I discovered the food stayed warm if I heated the oven and then turned it off leaving the serving dishes inside. That way he could have a warm meal. I also left mushy love notes propped on the table for him to read while he dined. One day, I decided to try out the Tupperware I got for my wedding. Even I should have known better than to put hot food into plastic containers and place them in a warm oven, but I went a step further than that. I forgot to turn the oven off.
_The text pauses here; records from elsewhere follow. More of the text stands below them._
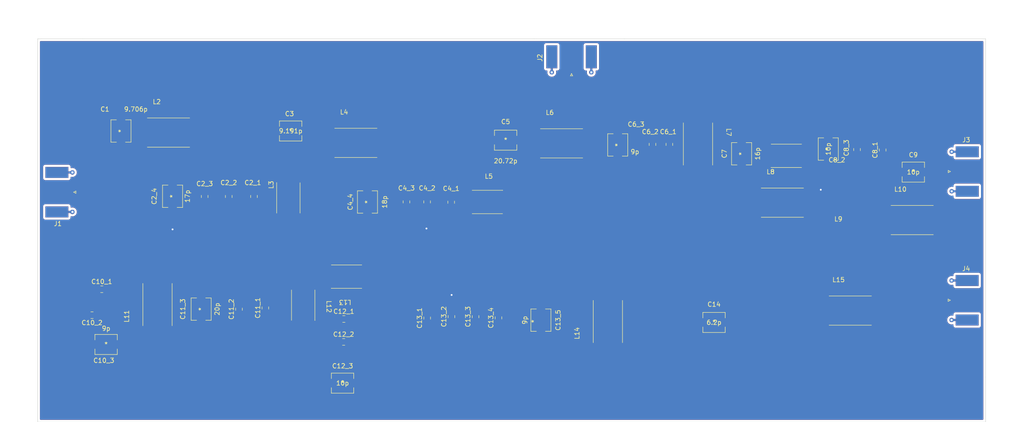
<source format=kicad_pcb>
(kicad_pcb (version 20211014) (generator pcbnew)

  (general
    (thickness 1.6)
  )

  (paper "A4")
  (layers
    (0 "F.Cu" signal)
    (31 "B.Cu" signal)
    (32 "B.Adhes" user "B.Adhesive")
    (33 "F.Adhes" user "F.Adhesive")
    (34 "B.Paste" user)
    (35 "F.Paste" user)
    (36 "B.SilkS" user "B.Silkscreen")
    (37 "F.SilkS" user "F.Silkscreen")
    (38 "B.Mask" user)
    (39 "F.Mask" user)
    (40 "Dwgs.User" user "User.Drawings")
    (41 "Cmts.User" user "User.Comments")
    (42 "Eco1.User" user "User.Eco1")
    (43 "Eco2.User" user "User.Eco2")
    (44 "Edge.Cuts" user)
    (45 "Margin" user)
    (46 "B.CrtYd" user "B.Courtyard")
    (47 "F.CrtYd" user "F.Courtyard")
    (48 "B.Fab" user)
    (49 "F.Fab" user)
    (50 "User.1" user)
    (51 "User.2" user)
    (52 "User.3" user)
    (53 "User.4" user)
    (54 "User.5" user)
    (55 "User.6" user)
    (56 "User.7" user)
    (57 "User.8" user)
    (58 "User.9" user)
  )

  (setup
    (stackup
      (layer "F.SilkS" (type "Top Silk Screen"))
      (layer "F.Paste" (type "Top Solder Paste"))
      (layer "F.Mask" (type "Top Solder Mask") (thickness 0.01))
      (layer "F.Cu" (type "copper") (thickness 0.035))
      (layer "dielectric 1" (type "core") (thickness 1.51) (material "FR4") (epsilon_r 4.5) (loss_tangent 0.02))
      (layer "B.Cu" (type "copper") (thickness 0.035))
      (layer "B.Mask" (type "Bottom Solder Mask") (thickness 0.01))
      (layer "B.Paste" (type "Bottom Solder Paste"))
      (layer "B.SilkS" (type "Bottom Silk Screen"))
      (copper_finish "None")
      (dielectric_constraints no)
    )
    (pad_to_mask_clearance 0)
    (aux_axis_origin 35.33 136.63)
    (pcbplotparams
      (layerselection 0x00010fc_ffffffff)
      (disableapertmacros false)
      (usegerberextensions false)
      (usegerberattributes true)
      (usegerberadvancedattributes true)
      (creategerberjobfile true)
      (svguseinch false)
      (svgprecision 6)
      (excludeedgelayer true)
      (plotframeref false)
      (viasonmask false)
      (mode 1)
      (useauxorigin false)
      (hpglpennumber 1)
      (hpglpenspeed 20)
      (hpglpendiameter 15.000000)
      (dxfpolygonmode true)
      (dxfimperialunits true)
      (dxfusepcbnewfont true)
      (psnegative false)
      (psa4output false)
      (plotreference true)
      (plotvalue true)
      (plotinvisibletext false)
      (sketchpadsonfab false)
      (subtractmaskfromsilk false)
      (outputformat 1)
      (mirror false)
      (drillshape 1)
      (scaleselection 1)
      (outputdirectory "")
    )
  )

  (net 0 "")
  (net 1 "Net-(C1-Pad1)")
  (net 2 "Net-(C1-Pad2)")
  (net 3 "GND")
  (net 4 "Net-(C2_1-Pad2)")
  (net 5 "Net-(C4_1-Pad2)")
  (net 6 "Net-(C5-Pad2)")
  (net 7 "Net-(C6_1-Pad1)")
  (net 8 "Net-(C6_1-Pad2)")
  (net 9 "Net-(C7-Pad1)")
  (net 10 "Net-(C9-Pad1)")
  (net 11 "Net-(C11_1-Pad2)")
  (net 12 "Net-(C12_1-Pad2)")
  (net 13 "Net-(C14-Pad2)")
  (net 14 "Net-(J4-Pad1)")
  (net 15 "Net-(C3-Pad2)")
  (net 16 "unconnected-(L2-Pad2)")
  (net 17 "unconnected-(L2-Pad4)")
  (net 18 "unconnected-(L2-Pad6)")
  (net 19 "unconnected-(L4-Pad2)")
  (net 20 "unconnected-(L4-Pad4)")
  (net 21 "unconnected-(L4-Pad6)")
  (net 22 "unconnected-(L6-Pad2)")
  (net 23 "unconnected-(L6-Pad4)")
  (net 24 "unconnected-(L6-Pad6)")
  (net 25 "unconnected-(L7-Pad2)")
  (net 26 "unconnected-(L7-Pad4)")
  (net 27 "unconnected-(L7-Pad6)")
  (net 28 "unconnected-(L7-Pad7)")
  (net 29 "unconnected-(L7-Pad8)")
  (net 30 "unconnected-(L8-Pad2)")
  (net 31 "unconnected-(L8-Pad4)")
  (net 32 "unconnected-(L8-Pad6)")
  (net 33 "unconnected-(L10-Pad2)")
  (net 34 "unconnected-(L10-Pad4)")
  (net 35 "unconnected-(L10-Pad6)")
  (net 36 "unconnected-(L11-Pad2)")
  (net 37 "unconnected-(L11-Pad4)")
  (net 38 "unconnected-(L11-Pad6)")
  (net 39 "unconnected-(L14-Pad2)")
  (net 40 "unconnected-(L14-Pad4)")
  (net 41 "unconnected-(L14-Pad6)")
  (net 42 "unconnected-(L15-Pad2)")
  (net 43 "unconnected-(L15-Pad4)")
  (net 44 "unconnected-(L15-Pad6)")
  (net 45 "Net-(C8_1-Pad1)")

  (footprint "Capacitor_SMD:C_0805_2012Metric_Pad1.18x1.45mm_HandSolder" (layer "F.Cu") (at 117.03 87.8165 90))

  (footprint "Capacitor_SMD:C_0805_2012Metric_Pad1.18x1.45mm_HandSolder" (layer "F.Cu") (at 121.62 113.5805 90))

  (footprint "Capacitor_SMD:C_0805_2012Metric_Pad1.18x1.45mm_HandSolder" (layer "F.Cu") (at 49.53 107.188))

  (footprint "footprints:GKG30086-05" (layer "F.Cu") (at 146.812 114.046 -90))

  (footprint "Connector_Coaxial:SMA_Molex_73251-1153_EdgeMount_Horizontal" (layer "F.Cu") (at 239.52 109.63 180))

  (footprint "footprints:GKG30086-05" (layer "F.Cu") (at 50.49 119.44 180))

  (footprint "Connector_Coaxial:SMA_Molex_73251-1153_EdgeMount_Horizontal" (layer "F.Cu") (at 153.6 57.352 -90))

  (footprint "footprints:GKG30086-05" (layer "F.Cu") (at 210.4725 76.09 -90))

  (footprint "Shielded_Inductors:164_Shielded_Inductor_Series" (layer "F.Cu") (at 103.6447 104.394 180))

  (footprint "footprints:GKG30086-05" (layer "F.Cu") (at 108.394 87.838 90))

  (footprint "Shielded_Inductors:164_Shielded_Inductor_Series" (layer "F.Cu") (at 135.064 87.838))

  (footprint "Capacitor_SMD:C_0805_2012Metric_Pad1.18x1.45mm_HandSolder" (layer "F.Cu") (at 127 113.2625 90))

  (footprint "footprints:GKG30086-05" (layer "F.Cu") (at 102.87 128.016))

  (footprint "Capacitor_SMD:C_0805_2012Metric_Pad1.18x1.45mm_HandSolder" (layer "F.Cu") (at 121.602 87.8165 90))

  (footprint "Capacitor_SMD:C_0805_2012Metric_Pad1.18x1.45mm_HandSolder" (layer "F.Cu") (at 77.66 86.614 90))

  (footprint "footprints:GKG30086-05" (layer "F.Cu") (at 71.546 111.594 90))

  (footprint "Capacitor_SMD:C_0805_2012Metric_Pad1.18x1.45mm_HandSolder" (layer "F.Cu") (at 132.334 113.284 90))

  (footprint "Capacitor_SMD:C_0805_2012Metric_Pad1.18x1.45mm_HandSolder" (layer "F.Cu") (at 72.326 86.614 90))

  (footprint "Capacitor_SMD:C_0805_2012Metric_Pad1.18x1.45mm_HandSolder" (layer "F.Cu") (at 79.928 111.6155 90))

  (footprint "footprints:GKG30086-05" (layer "F.Cu") (at 53.784 72.09 90))

  (footprint "Capacitor_SMD:C_0805_2012Metric_Pad1.18x1.45mm_HandSolder" (layer "F.Cu") (at 216.84 76.21 90))

  (footprint "Capacitor_SMD:C_0805_2012Metric_Pad1.18x1.45mm_HandSolder" (layer "F.Cu") (at 103.1582 113.792))

  (footprint "Shielded_Inductors:7M3_Shielded_Inductor_Series" (layer "F.Cu") (at 59.6011 112.8395 90))

  (footprint "Capacitor_SMD:C_0805_2012Metric_Pad1.18x1.45mm_HandSolder" (layer "F.Cu") (at 137.414 113.538 90))

  (footprint "Shielded_Inductors:164_Shielded_Inductor_Series" (layer "F.Cu") (at 90.868 86.822 90))

  (footprint "Capacitor_SMD:C_0805_2012Metric_Pad1.18x1.45mm_HandSolder" (layer "F.Cu") (at 47.37 112.94 180))

  (footprint "footprints:GKG30086-05" (layer "F.Cu") (at 163.83 75.184 -90))

  (footprint "Capacitor_SMD:C_0805_2012Metric_Pad1.18x1.45mm_HandSolder" (layer "F.Cu") (at 85.77 111.34 90))

  (footprint "footprints:GKG30086-05" (layer "F.Cu")
    (tedit 0) (tstamp 812743ff-ca89-44bf-bfc5-a9a71a71d256)
    (at 229.3111 81.2058)
    (property "Sheetfile" "Duplexer_Revision0_31.kicad_sch")
    (property "Sheetname" "")
    (path "/3c201b9e-effa-4dfd-803a-b0996f1a8be6")
    (attr through_hole)
    (fp_text reference "C9" (at 0 -3.81)
... [660027 chars truncated]
</source>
That day when my husband arrived home, his dinner of creamed corn and lima beans was in the middle of the front lawn melded into the blackened Tupperware containers. The door and windows to our little apartment were wide open, and a fan was sitting on our table blowing out the smoke and scattering the pages of my love notes. The fumes in the apartment were unbearable, both from the melted plastic and from our outraged landlady. She insisted she'd saved her house from burning to the ground by entering, at great peril, and removing the offending plastic with tongs.

After that day the oven was used for storage only. I gave up writing love notes, and my husband began taking a brown-bag lunch with him to work each morning. The honeymoon was over. We had reached a new level in our relationship.